• WORK INSTRUCTIONS:
- A) In the article on UK coronavirus spending, how long did Rishi Sunak extend the furlough scheme?
- B) Write out the part of the article on UK coronavirus spending, starting with "The OBR also" and going on through "MPs on Wednesday.".
- C) Pick up the article on UK coronavirus spending after its last sentence and continue it.

[[ PASSAGE FOR REVIEW open ]]

The Government is expected to spend £132.5 billion on coronavirus policy interventions, up 7.5% on previous estimates last month, according to Britain’s fiscal watchdog.
The Office for Budget Responsibility (OBR) said it expects spending on furlough schemes and grants to the self-employed will cost an estimated £132.5 billion in the current financial year, rising from £123.2 billion at the last update on May 14.
Officials have previously said the extra spending was helping to partially offset the plunging gross domestic product (GDP) used to measure growth.
Last month, the Chancellor Rishi Sunak announced an extension to the furlough scheme to the end of October, and a second grant for self-employed workers available from August.
The OBR also estimated last month that the deficit could hit £300 billion this year, with a scenario of a three-month lockdown and three months of restrictions easing.
But there are now fears that once the money dries up the UK could face unemployment levels not seen since the 1980s, according to former chancellors giving evidence to MPs on Wednesday.

[[ PASSAGE FOR REVIEW closed ]]
[[ DATA SHOWN open ]]

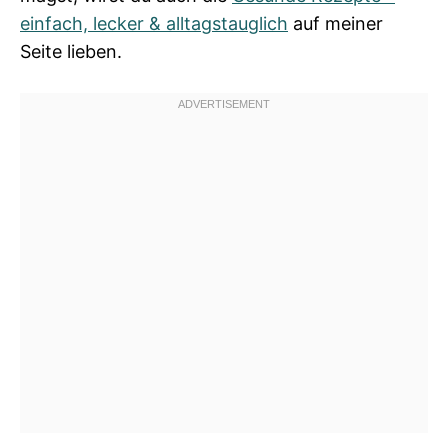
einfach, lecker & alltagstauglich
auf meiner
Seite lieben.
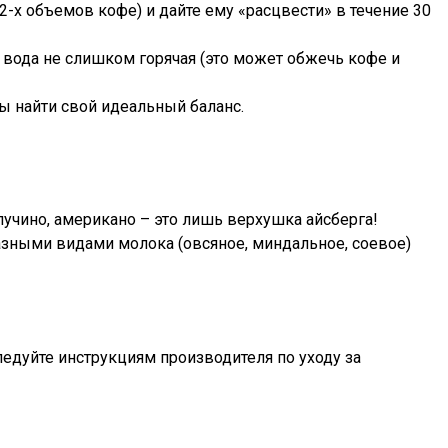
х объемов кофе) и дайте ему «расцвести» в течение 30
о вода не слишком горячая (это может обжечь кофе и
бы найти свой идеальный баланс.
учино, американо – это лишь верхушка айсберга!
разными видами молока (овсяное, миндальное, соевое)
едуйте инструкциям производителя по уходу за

[[ DATA SHOWN closed ]]
[[ DATA SHOWN open ]]

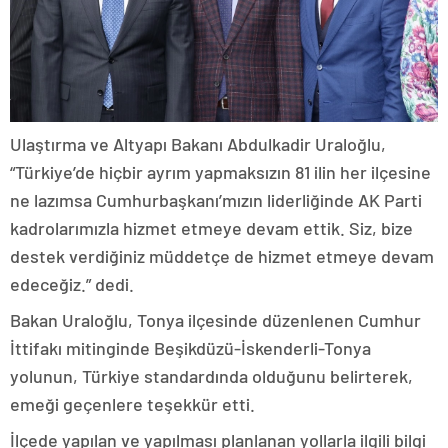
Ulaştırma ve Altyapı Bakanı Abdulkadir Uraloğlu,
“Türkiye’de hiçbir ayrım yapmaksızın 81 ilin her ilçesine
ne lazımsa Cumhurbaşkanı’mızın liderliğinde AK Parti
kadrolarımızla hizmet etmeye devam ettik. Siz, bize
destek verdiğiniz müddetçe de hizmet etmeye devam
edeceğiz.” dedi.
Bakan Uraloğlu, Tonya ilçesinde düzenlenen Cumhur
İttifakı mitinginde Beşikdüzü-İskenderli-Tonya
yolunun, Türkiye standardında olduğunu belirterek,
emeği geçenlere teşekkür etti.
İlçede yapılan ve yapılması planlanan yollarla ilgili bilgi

[[ DATA SHOWN closed ]]

• RESULTS OF THE TASKS:
- A) To the end of October.

- B)
The OBR also estimated last month that the deficit could hit £300 billion this year, with a scenario of a three-month lockdown and three months of restrictions easing.
But there are now fears that once the money dries up the UK could face unemployment levels not seen since the 1980s, according to former chancellors giving evidence to MPs on Wednesday.

- C)
The OBR said: “The Government’s economic policy response to the coronavirus crisis provides support for individuals and businesses through grants, loans and guarantees. This will have substantial direct budgetary costs.
“But the measures are designed specifically to support the economy through this temporary shock, and so they should help prevent greater economic and fiscal damage in the long term.”
It added that the new numbers have been calculated as more data and spending becomes available, but warns that further updates may be needed.
The OBR said it will focus its forecasts on the cash impacts from policies – for example the grants scheme for self-employed workers affected by the lockdown.
Longer-term costs to the economy will be factored in at a later date, the OBR said, adding: “How the impacts are recorded in the public finances is a matter for the ONS (Office for National Statistics), and that is a further source of uncertainty until those classification decisions are made.
Breaking out some of the costing estimates, it said the furlough scheme bill is expected to increase by £4 billion compared with last month’s estimates.
The gross costs for the Government’s Coronavirus Job Retention Scheme is cut from £63 billion to £60 billion, once the new arrangements are brought in from August which see employers contribute to furloughed staff bills.
But tax receipts from the scheme have been revised down, bringing a net cost to the Chancellor of £54 billion versus £50 billion in the previous estimates.
A final self-employment grant due to launch in August is also included, bringing the estimated total cost for the payments to £15 billion, up from £10.5 billion.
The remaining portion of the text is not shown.